In early 2015, I expressed sentiment of healthcare and biotechnology being a ‘scam’, divided into two parts:
1. The ‘scam’ of exorbitantly priced treatments (orphan drugs) for rare diseases, which are paid for by taxpayers. Since policy makers have this fixed belief that every life is worth saving at any cost, drug companies have an economic incentive to charge whatever they want, particularly for rare diseases.
2. The Obamacare healthcare spending binge.
Here are some examples:
Study confirms medical costs rising for post-ObamaCare patients – along with premiums
U.S. Economy Doomed by Healthcare
This expansion of costs has many drivers, most of which result from the system’s perverse incentives for fraud, overbilling, marginal treatments and defensive medicine.Technological and medical advances offer more options for treatment, and can push costs up–but advances can just as readily push costs down, too.
The primary drivers of rapidly increasing costs are:
1. The cartel/crony-capitalist structure of U.S. healthcare
2. Defensive medicine to stave off litigation
3. Profiteering from needless or ineffective tests, procedures and medications
4. Fraud and overbilling
5. The concentration of expenditures in a small sector of the population
6. America’s inability and/or unwillingness to have an adult discussion over end-of-life care for the elderly.
$1000 bottle for nail fungus (Valeant stock has plunged from $200 to $30 on revelations of their overbilling scheme. Valeant’s business models depends on patients using their expensive drugs, versus cheaper alternatives)
Health Brief: Study Finds Medicare Overbilled by Hospices
Anthem sues Express Scripts over prescription drug pricing
Councilman questions city’s $1.6M prescription drug deal with Express Scripts
Even before Obamacare, the healthcare sector used inflated and or dubious pricing schemes to boost profits at the expensive of patients and insurers.
From 2010-2015 (during much of Obama’s presidency) healthcare costs spiraled out of control, both from biotech companies possibly charging too much for drugs, to hospitals and hospices charging too much for admissions. Insurers, taxpayers, and patients ultimately footed the bill, and now it seems the scheme may be coming to an end, as healthcare and biotech stocks have substantially under-performed the broader market since July 2015. In late August 2015, I sold my healthcare and biotech stocks, due to deteriorating price action. Then in September 2015, Hillary made her infamous tweet vowing to come down on high prices, which mauled the sector further, but thankfully I had already sold.

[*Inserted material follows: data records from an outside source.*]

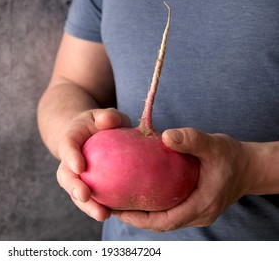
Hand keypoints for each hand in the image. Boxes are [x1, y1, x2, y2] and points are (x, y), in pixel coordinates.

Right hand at [56, 108, 130, 220]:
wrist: (92, 136)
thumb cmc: (100, 124)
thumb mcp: (103, 115)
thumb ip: (107, 116)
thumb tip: (108, 121)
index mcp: (71, 140)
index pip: (68, 146)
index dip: (71, 157)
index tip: (80, 167)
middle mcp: (69, 162)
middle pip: (66, 177)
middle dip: (74, 188)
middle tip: (84, 196)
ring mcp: (77, 178)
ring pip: (77, 194)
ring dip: (87, 206)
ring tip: (102, 215)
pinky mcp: (89, 189)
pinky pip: (93, 200)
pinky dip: (101, 207)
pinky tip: (116, 214)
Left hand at [113, 127, 252, 230]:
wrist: (249, 167)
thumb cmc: (232, 156)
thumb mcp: (214, 144)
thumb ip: (192, 140)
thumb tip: (166, 136)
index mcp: (202, 205)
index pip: (166, 221)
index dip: (140, 219)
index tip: (118, 210)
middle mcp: (198, 214)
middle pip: (161, 224)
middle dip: (135, 218)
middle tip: (111, 205)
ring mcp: (197, 213)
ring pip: (165, 219)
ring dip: (143, 214)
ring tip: (120, 201)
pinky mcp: (195, 207)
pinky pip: (170, 212)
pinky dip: (154, 207)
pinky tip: (140, 193)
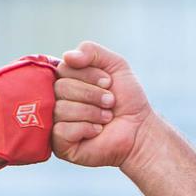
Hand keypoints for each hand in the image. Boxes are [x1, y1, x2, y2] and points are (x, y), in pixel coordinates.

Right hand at [52, 41, 151, 168]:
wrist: (140, 129)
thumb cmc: (127, 98)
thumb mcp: (115, 65)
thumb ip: (91, 51)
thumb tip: (67, 56)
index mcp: (66, 80)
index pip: (61, 68)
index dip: (87, 75)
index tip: (108, 82)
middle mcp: (56, 100)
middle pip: (60, 88)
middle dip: (92, 94)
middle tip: (110, 102)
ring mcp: (56, 122)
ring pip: (60, 109)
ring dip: (92, 112)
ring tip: (106, 118)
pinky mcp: (59, 144)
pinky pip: (61, 130)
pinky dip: (85, 128)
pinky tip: (97, 132)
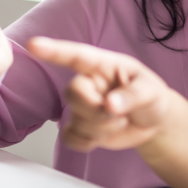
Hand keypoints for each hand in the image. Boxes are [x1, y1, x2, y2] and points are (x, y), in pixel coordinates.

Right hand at [26, 37, 174, 151]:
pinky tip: (104, 136)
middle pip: (73, 93)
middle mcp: (88, 83)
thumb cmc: (150, 96)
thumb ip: (132, 96)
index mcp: (103, 66)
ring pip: (75, 120)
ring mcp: (82, 106)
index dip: (54, 50)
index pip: (76, 56)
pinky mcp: (80, 127)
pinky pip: (70, 138)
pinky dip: (88, 142)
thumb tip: (110, 104)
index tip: (34, 44)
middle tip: (120, 115)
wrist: (153, 122)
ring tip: (121, 121)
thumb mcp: (150, 91)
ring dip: (101, 128)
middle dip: (96, 110)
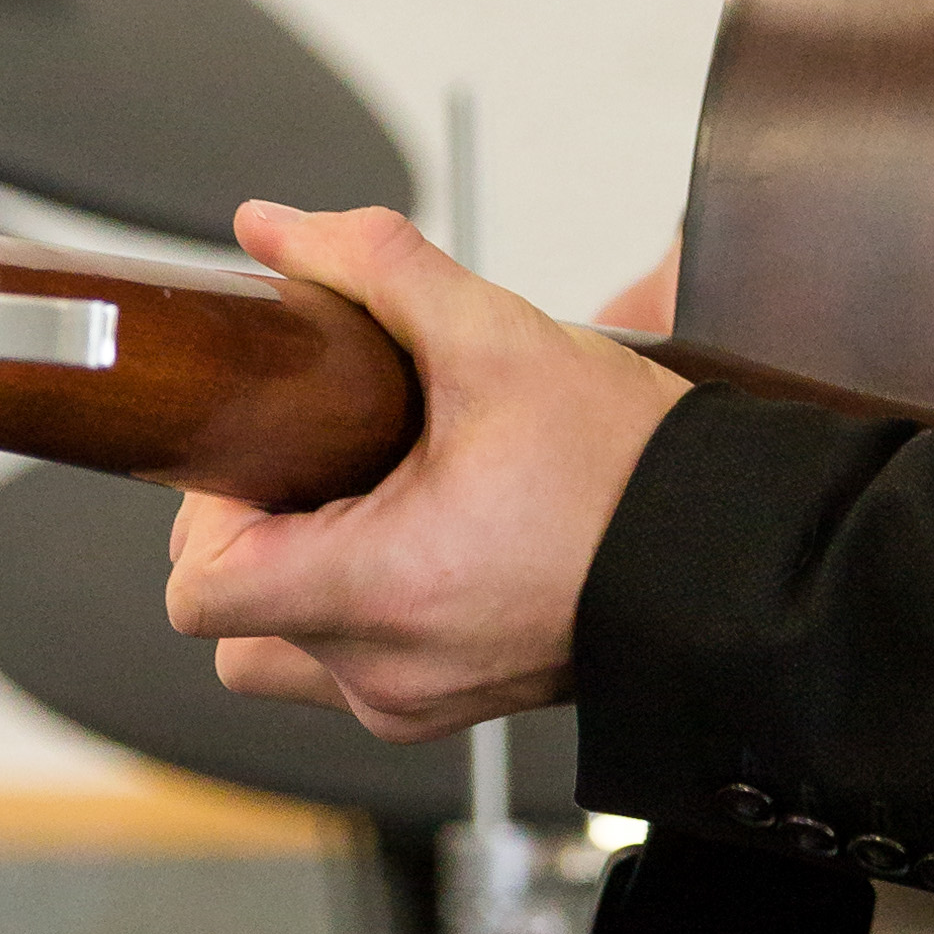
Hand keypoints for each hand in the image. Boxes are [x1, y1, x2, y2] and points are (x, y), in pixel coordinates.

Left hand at [164, 202, 690, 742]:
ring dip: (294, 579)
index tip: (272, 450)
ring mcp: (414, 702)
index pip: (198, 589)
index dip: (208, 508)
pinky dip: (353, 607)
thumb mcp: (498, 339)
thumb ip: (373, 267)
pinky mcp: (447, 707)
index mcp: (383, 590)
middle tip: (325, 460)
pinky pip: (347, 669)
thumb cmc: (631, 468)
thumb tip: (270, 226)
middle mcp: (384, 670)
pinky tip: (416, 536)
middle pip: (229, 621)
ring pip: (278, 654)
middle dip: (251, 535)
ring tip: (368, 502)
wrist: (735, 554)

With either Hillary or Trump becoming president, expect some form of price controls, ending the 2010-2015 heathcare/Obamacare spending binge. Trump may try to undo or replace parts of Obamacare, and Hillary may try to put price controls on drug prices but keeping Obamacare intact. Whether or not either of these will succeed is up in the air, but there is a lot of political pressure for review and reform of healthcare costs, and this is hurting the healthcare sector which for years had been buoyed by indiscriminate spending.